Torches are a tricky thing. They're authentic, but also exceedingly dangerous. Consult with a friend who has experience in pyrotechnics for tips on how to make sure the wedding doesn't go up in flames. Or use flashlights taped to wooden sticks.

Wooden Benches and Tables

During the medieval era, guests at meals seldom sat in individual chairs, but instead ate on long wooden benches. Dress tables with fruit and colourful cloths (as well a suckling pig if that's on a menu). They can either be rectangular to accommodate the benches, or round à la King Arthur.


During the wedding ceremony, the official reciting the vows should speak them off a folded scroll in the manner of an official proclamation, preferably in a plummy English accent. You can make scrolls can be made in a jiffy using butcher paper and a marker.

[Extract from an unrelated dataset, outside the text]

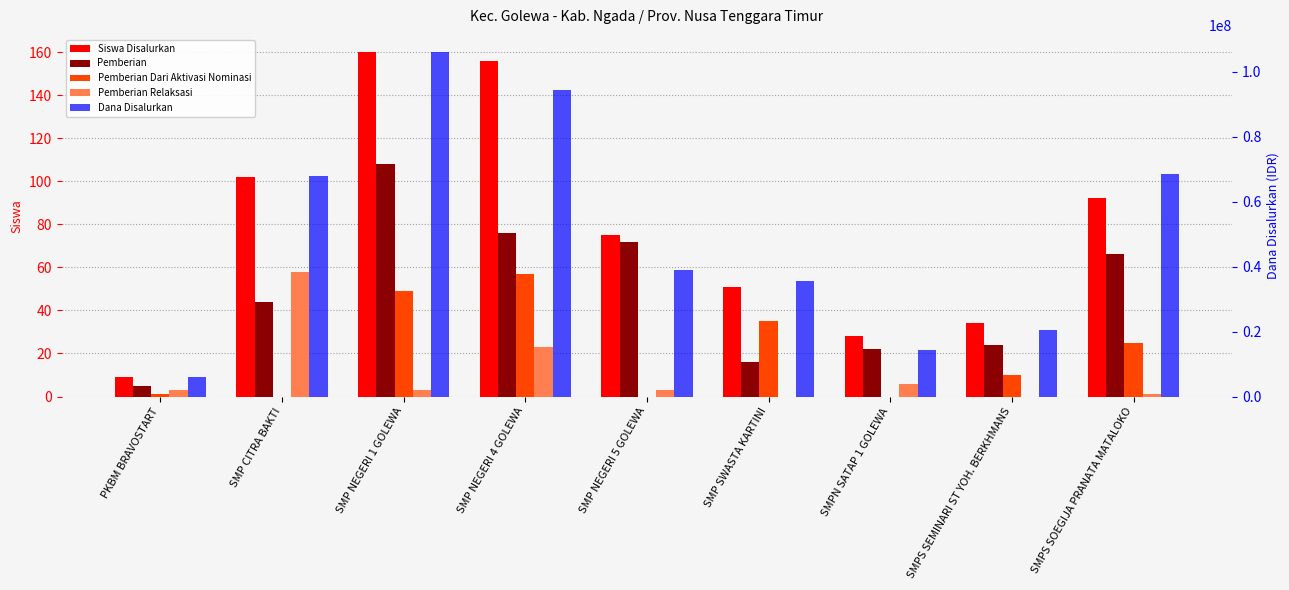

How many bars are there in each group?

5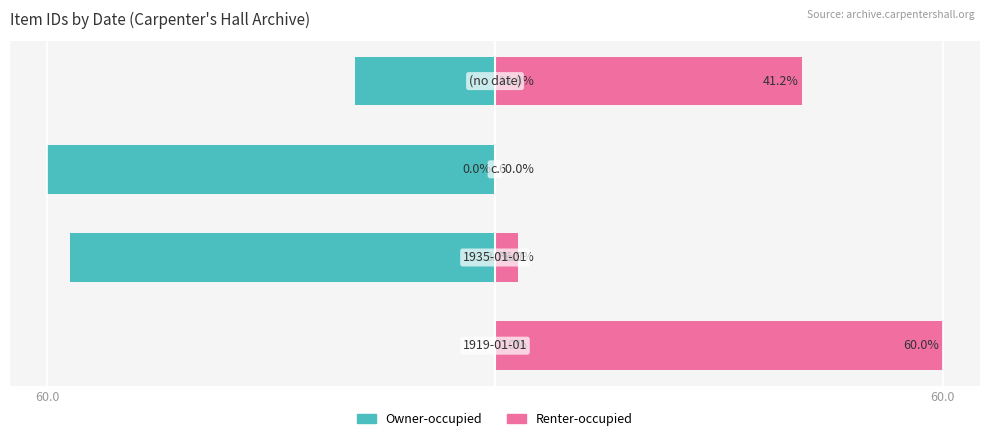

How many values in the Renter-occupied series exceed 41?

2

The traditional medieval minstrel was usually shown playing the lute, the fife or the hand drum. Unless you can acquire such instruments, try substituting them with the electric guitar, the saxophone and the six-piece drum kit. However, ask the musicians to refer to their instruments by their medieval names.


Unfortunately, dragons are relatively hard to come by, particularly the fire-breathing variety. To improvise, borrow a friend's pet iguana. To give the reptile the illusion of large size, position several small action figures nearby.